Tutti fattori che, come è evidente, gravano in modo molto più pesante sulle piccole e medie imprese che costituiscono il tessuto produttivo della birra artigianale italiana, rendendo sempre più complicata e impari la concorrenza con le grandi multinazionali. Eppure, la reazione dei nostri produttori è stata decisa e risoluta, si è combattuto per rimanere sul mercato aumentando la dose di creatività e innovazione, per trovare soluzioni alle difficoltà e continuare ad essere una presenza forte nei consumi degli italiani. Dopo praticamente un anno dalla fine delle restrizioni il comparto è tornato ai livelli precedenti, addirittura superandoli. Questa reazione, straordinariamente flessibile e determinata, è quella che mi consente di essere orgoglioso del nostro passato e di guardare con fiducia ai prossimi anni”.
Le restrizioni introdotte nel periodo COVID hanno costretto molte imprese a riorganizzare la propria rete distributiva, trovando il modo, dopo un iniziale sbandamento, di recuperare gli svantaggi. Ma intraprendenza, originalità e forza creativa dei mastri birrai rappresentano importanti punti di forza per il comparto e a dimostrarlo è un’indagine diretta condotta presso i birrifici artigianali, che ha rivelato che nelle 130 imprese esaminate la produzione totale realizzata nel 2022 alimenta 1.162 diverse etichette permanentemente inserite in listino e 716 etichette non stabilmente presenti ed associate a particolari produzioni stagionali o per altri motivi non continue: a livello di media campionaria, ciò significa che ogni birrificio ha un portfolio con 7-10 linee di prodotto diverse.

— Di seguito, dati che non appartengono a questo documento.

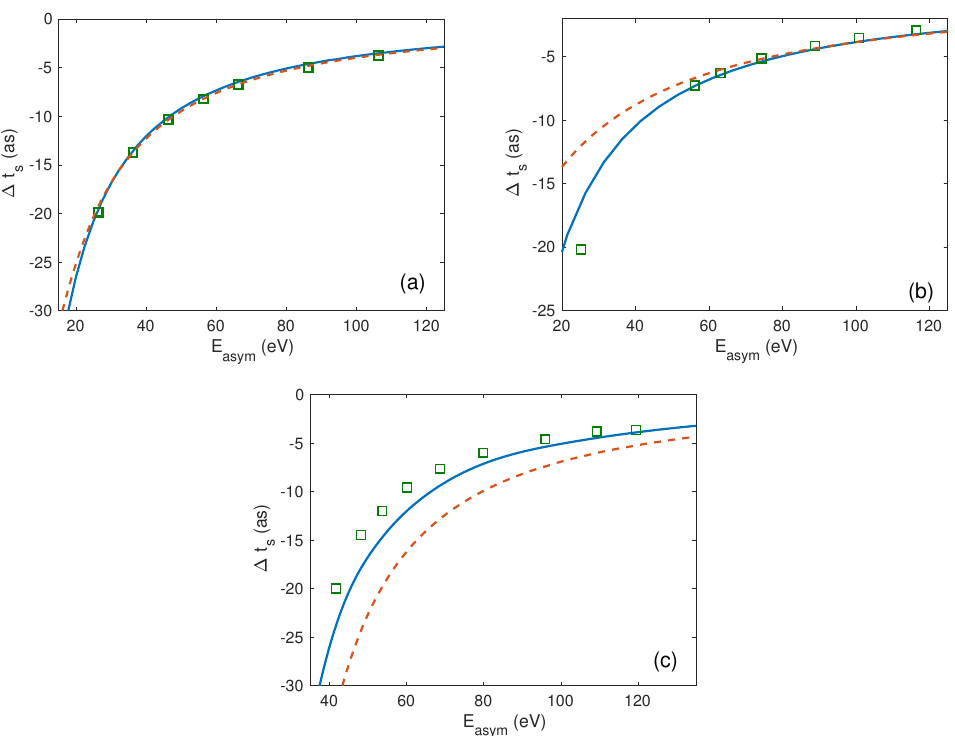
Figure 2. Streaking time delays for hydrogen atom ( a ); helium atom ( b ); and neon atom ( c ): a comparison of results of ab initio calculations is shown (open squares, taken from [24] for hydrogen and helium, [25] for neon), classical calculations (solid lines, Equation (8)) and predictions of analytical model formula (dashed lines, Equation (11)). For neon atoms, only the d-channel is considered in the analytical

Allo stesso tempo l’indagine ha sottolineato come i birrifici artigianali, oltre che nella produzione e vendita della birra, abbiano articolato la loro occupazione in una variegata serie di attività di accoglienza del cliente: in oltre due terzi dei birrifici i clienti, oltre che acquistare i prodotti, possono anche visitare gli impianti, nel 46% dei casi è presente una tap room, mentre nel 24,6% l’ospitalità è organizzata nei termini di brew pub e nel 32% con somministrazione di alimenti.

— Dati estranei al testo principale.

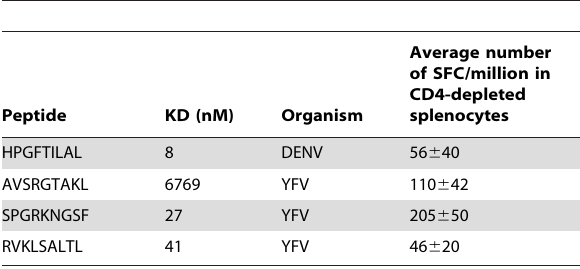
Table 1. ELISPOT results on peptide pool-immunized A*02:01 mice.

Sotto il profilo dei consumi e del comportamento dei consumatori, il report segnala, sulla base di un’indagine di mercato su 1700 contatti, che il 41% è consumatore abituale di birra, il 12% della sola birra industriale e il 29% di birra industriale e artigianale. “C’è ancora molto lavoro da fare per migliorare il settore e per diffondere il consumo della birra artigianale. – conclude Ferraris – Ma possiamo prendere atto che il settore è in crescita sia per quanto riguarda il numero delle nuove aziende che per quanto riguarda la diffusione della birra artigianale tra i consumatori, anche se dobbiamo e possiamo sicuramente fare di meglio nello specifico del comparto GDO, dove il nostro genere di prodotto fa più fatica ad essere gestito con le dovute attenzioni alla qualità e alla durabilità. Abbiamo scoperto come, all’interno di un maggior interesse verso le bevande alcoliche da parte degli italiani, la birra stia crescendo molto di più del vino con abitudini di consumo che diventano meno tradizionali e più variegate assomigliando sempre più al modello nordeuropeo che a quello mediterraneo più legato al vino e al consumo durante i pasti”.